**Your goal**:
Copy word for word the lines of the rows below, starting at the line that contains "common name: Hawthorn" and running through the last line of the rows, both ends included.

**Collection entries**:
= = = =

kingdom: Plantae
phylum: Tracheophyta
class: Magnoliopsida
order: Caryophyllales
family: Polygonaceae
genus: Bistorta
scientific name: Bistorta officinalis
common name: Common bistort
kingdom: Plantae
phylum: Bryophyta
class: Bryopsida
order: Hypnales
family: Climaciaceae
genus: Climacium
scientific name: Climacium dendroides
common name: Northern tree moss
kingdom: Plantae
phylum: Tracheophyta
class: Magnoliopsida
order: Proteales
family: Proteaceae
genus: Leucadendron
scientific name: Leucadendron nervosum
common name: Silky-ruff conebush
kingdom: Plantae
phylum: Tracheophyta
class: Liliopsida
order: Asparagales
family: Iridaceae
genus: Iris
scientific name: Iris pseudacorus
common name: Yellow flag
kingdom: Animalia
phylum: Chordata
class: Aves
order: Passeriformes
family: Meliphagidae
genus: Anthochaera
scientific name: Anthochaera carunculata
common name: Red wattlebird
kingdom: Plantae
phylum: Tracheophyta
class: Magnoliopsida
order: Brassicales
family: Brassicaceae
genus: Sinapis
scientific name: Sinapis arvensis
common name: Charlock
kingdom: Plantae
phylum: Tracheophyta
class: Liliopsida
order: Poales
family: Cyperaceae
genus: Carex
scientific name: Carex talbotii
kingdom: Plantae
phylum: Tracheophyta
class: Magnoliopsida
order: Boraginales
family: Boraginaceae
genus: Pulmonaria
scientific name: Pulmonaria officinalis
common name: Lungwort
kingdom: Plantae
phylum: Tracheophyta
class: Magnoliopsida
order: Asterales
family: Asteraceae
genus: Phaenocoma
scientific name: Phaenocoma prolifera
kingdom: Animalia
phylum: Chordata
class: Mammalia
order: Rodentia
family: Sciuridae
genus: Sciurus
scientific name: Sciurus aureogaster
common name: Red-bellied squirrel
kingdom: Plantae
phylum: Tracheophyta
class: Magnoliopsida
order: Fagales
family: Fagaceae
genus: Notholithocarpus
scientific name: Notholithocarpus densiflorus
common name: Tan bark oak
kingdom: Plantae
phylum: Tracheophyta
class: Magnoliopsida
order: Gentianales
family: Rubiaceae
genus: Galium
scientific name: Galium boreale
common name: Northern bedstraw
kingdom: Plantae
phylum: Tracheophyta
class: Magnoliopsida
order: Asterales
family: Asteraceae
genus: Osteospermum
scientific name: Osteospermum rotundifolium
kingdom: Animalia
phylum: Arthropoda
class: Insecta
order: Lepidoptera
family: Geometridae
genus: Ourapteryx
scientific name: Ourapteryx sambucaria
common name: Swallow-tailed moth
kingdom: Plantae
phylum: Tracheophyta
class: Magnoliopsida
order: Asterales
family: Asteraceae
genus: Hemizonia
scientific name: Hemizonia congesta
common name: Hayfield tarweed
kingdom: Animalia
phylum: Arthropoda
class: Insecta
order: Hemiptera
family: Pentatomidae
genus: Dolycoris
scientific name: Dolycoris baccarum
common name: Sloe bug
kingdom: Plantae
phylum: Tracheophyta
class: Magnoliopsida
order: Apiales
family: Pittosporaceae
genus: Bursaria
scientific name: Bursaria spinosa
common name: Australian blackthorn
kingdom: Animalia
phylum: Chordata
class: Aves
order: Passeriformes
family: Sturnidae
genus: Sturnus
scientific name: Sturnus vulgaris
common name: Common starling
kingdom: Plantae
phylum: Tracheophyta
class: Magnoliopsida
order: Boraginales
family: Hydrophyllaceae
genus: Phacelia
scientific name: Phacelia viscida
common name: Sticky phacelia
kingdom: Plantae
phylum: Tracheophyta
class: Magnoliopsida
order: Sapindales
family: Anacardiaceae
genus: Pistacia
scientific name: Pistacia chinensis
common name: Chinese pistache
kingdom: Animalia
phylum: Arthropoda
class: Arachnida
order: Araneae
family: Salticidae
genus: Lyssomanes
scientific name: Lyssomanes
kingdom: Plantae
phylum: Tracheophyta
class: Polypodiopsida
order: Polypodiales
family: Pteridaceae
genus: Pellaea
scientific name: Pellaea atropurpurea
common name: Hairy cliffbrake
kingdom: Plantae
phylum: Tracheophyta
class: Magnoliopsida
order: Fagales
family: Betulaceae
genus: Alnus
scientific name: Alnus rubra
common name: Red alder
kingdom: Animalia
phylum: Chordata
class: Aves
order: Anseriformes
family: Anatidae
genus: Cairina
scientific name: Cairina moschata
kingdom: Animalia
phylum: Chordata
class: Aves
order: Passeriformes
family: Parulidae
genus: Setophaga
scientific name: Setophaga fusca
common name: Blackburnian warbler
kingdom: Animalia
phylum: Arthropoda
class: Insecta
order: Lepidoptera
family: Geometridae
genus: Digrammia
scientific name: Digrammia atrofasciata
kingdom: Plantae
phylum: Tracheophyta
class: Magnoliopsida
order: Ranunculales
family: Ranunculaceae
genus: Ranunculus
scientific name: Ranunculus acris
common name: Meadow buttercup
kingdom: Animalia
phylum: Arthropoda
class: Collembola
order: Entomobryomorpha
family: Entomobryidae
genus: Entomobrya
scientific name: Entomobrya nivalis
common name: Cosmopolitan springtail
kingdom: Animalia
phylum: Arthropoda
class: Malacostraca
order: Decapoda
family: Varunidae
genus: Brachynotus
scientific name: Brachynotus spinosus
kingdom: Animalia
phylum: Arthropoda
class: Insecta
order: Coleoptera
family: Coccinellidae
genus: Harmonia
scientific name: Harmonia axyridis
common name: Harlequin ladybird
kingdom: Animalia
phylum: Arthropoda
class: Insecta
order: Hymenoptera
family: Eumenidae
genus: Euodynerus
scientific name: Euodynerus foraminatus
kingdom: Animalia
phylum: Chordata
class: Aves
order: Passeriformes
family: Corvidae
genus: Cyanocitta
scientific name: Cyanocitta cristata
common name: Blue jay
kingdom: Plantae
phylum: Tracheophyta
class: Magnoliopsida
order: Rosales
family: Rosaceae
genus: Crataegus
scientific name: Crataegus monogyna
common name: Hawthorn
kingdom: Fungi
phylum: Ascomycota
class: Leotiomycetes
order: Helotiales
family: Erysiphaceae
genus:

= = = =

**Solved exercise**:
common name: Hawthorn
kingdom: Fungi
phylum: Ascomycota
class: Leotiomycetes
order: Helotiales
family: Erysiphaceae
genus:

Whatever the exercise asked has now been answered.